Differential induction of VCAM-1 on human iliac venous and arterial endothelial cells and its role in adhesion.

Abstract

Venous and arterial large vessel endothelial cells (EC) were compared for their constitutive and TNF-alpha-induced expression of the cell-surface adhesion molecules ICAM-1 and -2, VCAM-1 and ELAM-1 by FACS analysis. Human iliac venous and arterial EC (HIVEC and HIAEC) constitutively express ICAM-1 and ICAM-2. TNF-alpha increases the expression of ICAM-1, but not ICAM-2, and induces the expression of ELAM-1 on both EC types.

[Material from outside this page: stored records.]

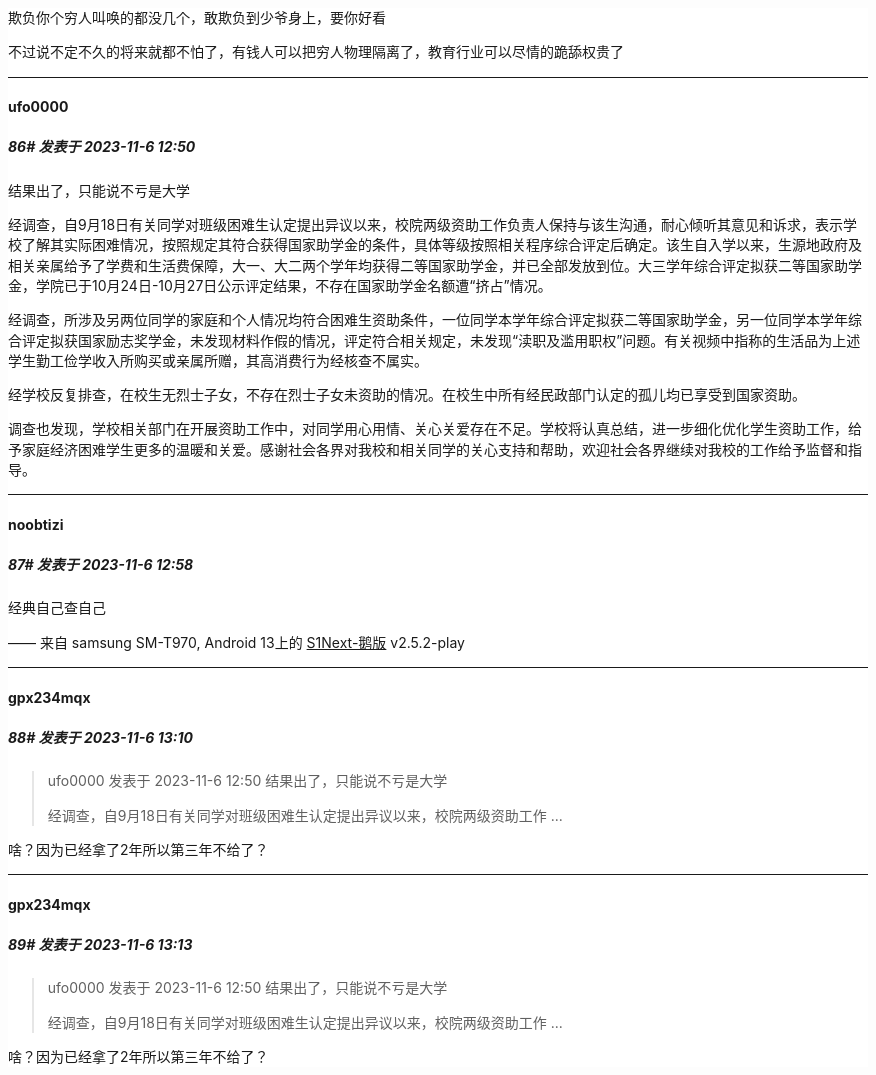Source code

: 欺负你个穷人叫唤的都没几个，敢欺负到少爷身上，要你好看

不过说不定不久的将来就都不怕了，有钱人可以把穷人物理隔离了，教育行业可以尽情的跪舔权贵了


*****

####  ufo0000  
##### 86#       发表于 2023-11-6 12:50

结果出了，只能说不亏是大学

经调查，自9月18日有关同学对班级困难生认定提出异议以来，校院两级资助工作负责人保持与该生沟通，耐心倾听其意见和诉求，表示学校了解其实际困难情况，按照规定其符合获得国家助学金的条件，具体等级按照相关程序综合评定后确定。该生自入学以来，生源地政府及相关亲属给予了学费和生活费保障，大一、大二两个学年均获得二等国家助学金，并已全部发放到位。大三学年综合评定拟获二等国家助学金，学院已于10月24日-10月27日公示评定结果，不存在国家助学金名额遭“挤占”情况。

经调查，所涉及另两位同学的家庭和个人情况均符合困难生资助条件，一位同学本学年综合评定拟获二等国家助学金，另一位同学本学年综合评定拟获国家励志奖学金，未发现材料作假的情况，评定符合相关规定，未发现“渎职及滥用职权”问题。有关视频中指称的生活品为上述学生勤工俭学收入所购买或亲属所赠，其高消费行为经核查不属实。

经学校反复排查，在校生无烈士子女，不存在烈士子女未资助的情况。在校生中所有经民政部门认定的孤儿均已享受到国家资助。

调查也发现，学校相关部门在开展资助工作中，对同学用心用情、关心关爱存在不足。学校将认真总结，进一步细化优化学生资助工作，给予家庭经济困难学生更多的温暖和关爱。感谢社会各界对我校和相关同学的关心支持和帮助，欢迎社会各界继续对我校的工作给予监督和指导。


*****

####  noobtizi  
##### 87#       发表于 2023-11-6 12:58

经典自己查自己

—— 来自 samsung SM-T970, Android 13上的 [S1Next-鹅版](https://github.com/ykrank/S1-Next/releases) v2.5.2-play


*****

####  gpx234mqx  
##### 88#       发表于 2023-11-6 13:10

<blockquote>ufo0000 发表于 2023-11-6 12:50
结果出了，只能说不亏是大学

经调查，自9月18日有关同学对班级困难生认定提出异议以来，校院两级资助工作 ...</blockquote>
啥？因为已经拿了2年所以第三年不给了？

*****

####  gpx234mqx  
##### 89#       发表于 2023-11-6 13:13

<blockquote>ufo0000 发表于 2023-11-6 12:50
结果出了，只能说不亏是大学

经调查，自9月18日有关同学对班级困难生认定提出异议以来，校院两级资助工作 ...</blockquote>
啥？因为已经拿了2年所以第三年不给了？
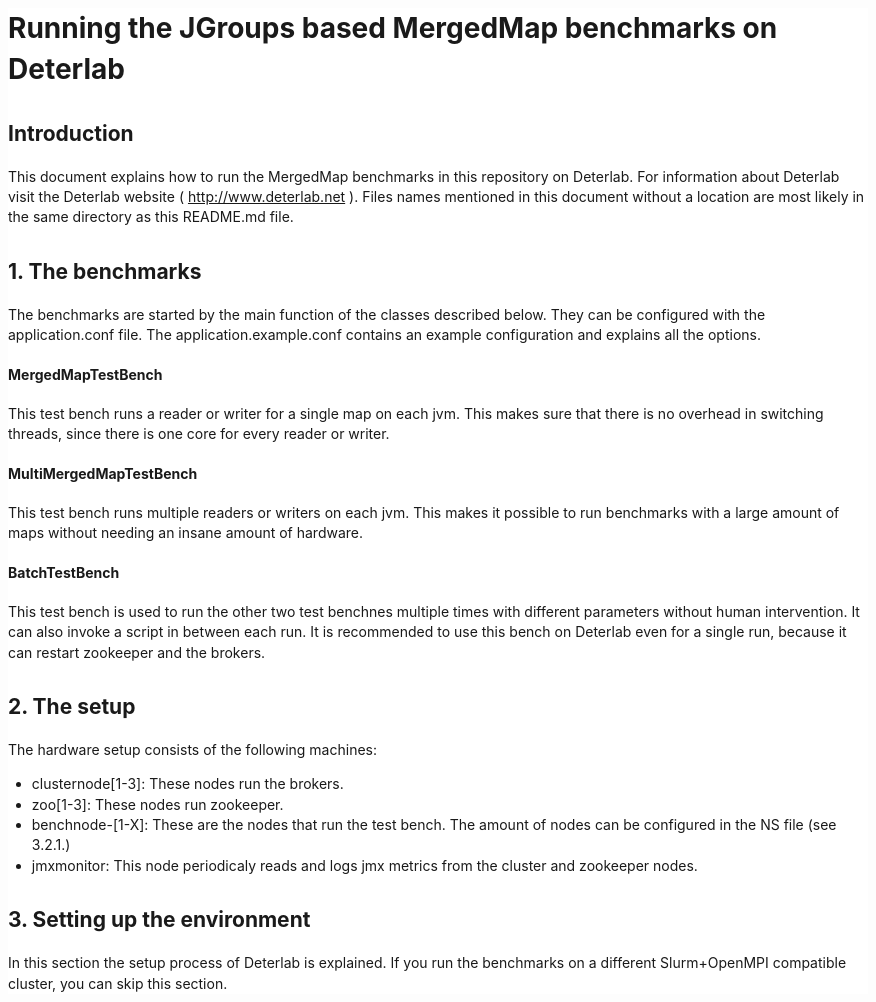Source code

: # Running the JGroups based MergedMap benchmarks on Deterlab

## Introduction

This document explains how to run the MergedMap benchmarks in this repository on
Deterlab. For information about Deterlab visit the Deterlab website ( http://www.deterlab.net ).
Files names mentioned in this document without a location are most likely in the same directory
as this README.md file.

## 1. The benchmarks

The benchmarks are started by the main function of the classes described below. They can be configured
with the application.conf file. The application.example.conf contains an example configuration and
explains all the options.

#### MergedMapTestBench

This test bench runs a reader or writer for a single map on each jvm. This makes sure that there is no
overhead in switching threads, since there is one core for every reader or writer.

#### MultiMergedMapTestBench

This test bench runs multiple readers or writers on each jvm. This makes it possible to run benchmarks
with a large amount of maps without needing an insane amount of hardware.

#### BatchTestBench

This test bench is used to run the other two test benchnes multiple times with different parameters
without human intervention. It can also invoke a script in between each run. It is recommended to use
this bench on Deterlab even for a single run, because it can restart zookeeper and the brokers.

## 2. The setup

The hardware setup consists of the following machines:

* clusternode[1-3]: These nodes run the brokers.
* zoo[1-3]: These nodes run zookeeper.
* benchnode-[1-X]: These are the nodes that run the test bench. The amount of nodes can be configured in the NS file (see 3.2.1.)
* jmxmonitor: This node periodicaly reads and logs jmx metrics from the cluster and zookeeper nodes.

## 3. Setting up the environment

In this section the setup process of Deterlab is explained. If you run the benchmarks on a different
Slurm+OpenMPI compatible cluster, you can skip this section.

However, TNF-alpha induces VCAM-1 cell-surface expression and mRNA only in venous, but not in arterial EC. We next investigated the function of these adhesion molecules and their ligands, LFA-1, very late activation Ag (WLA-L) and sialylated Lewis x glycoprotein (sLe(x)), in adhesion assays with the monocyte-like cell line U937. Untreated U937 cells do not adhere to untreated HIVEC or HIAEC and adhesion is much lower to TNF-alpha-treated arterial than to TNF-alpha-treated venous EC. In adhesion-inhibition assays we demonstrate that U937 cell adhesion to TNF-alpha-treated HIVEC is mediated by VCAM-1/VLA-4 and ELAM-1/sLe(x) interaction, whereas the lower adhesion to TNF-alpha-treated HIAEC is only mediated by ELAM-1/sLe(x) interaction. U937 cells treated with the phorbol ester PMA for 3 days adhere to both HIVEC and HIAEC; this adhesion is mediated by LFA-1 interaction with ICAM-1 and/or -2. Adhesion of PMA-treated U937 cells is increased by TNF-alpha treatment of EC. This increased adhesion is mediated in part by the TNF-alpha-induced VCAM-1 expression on venous EC. Therefore, the cell-surface adhesion molecule VCAM-1 is differentially induced on these two EC types and the differential expression is functionally important in U937 cell adhesion.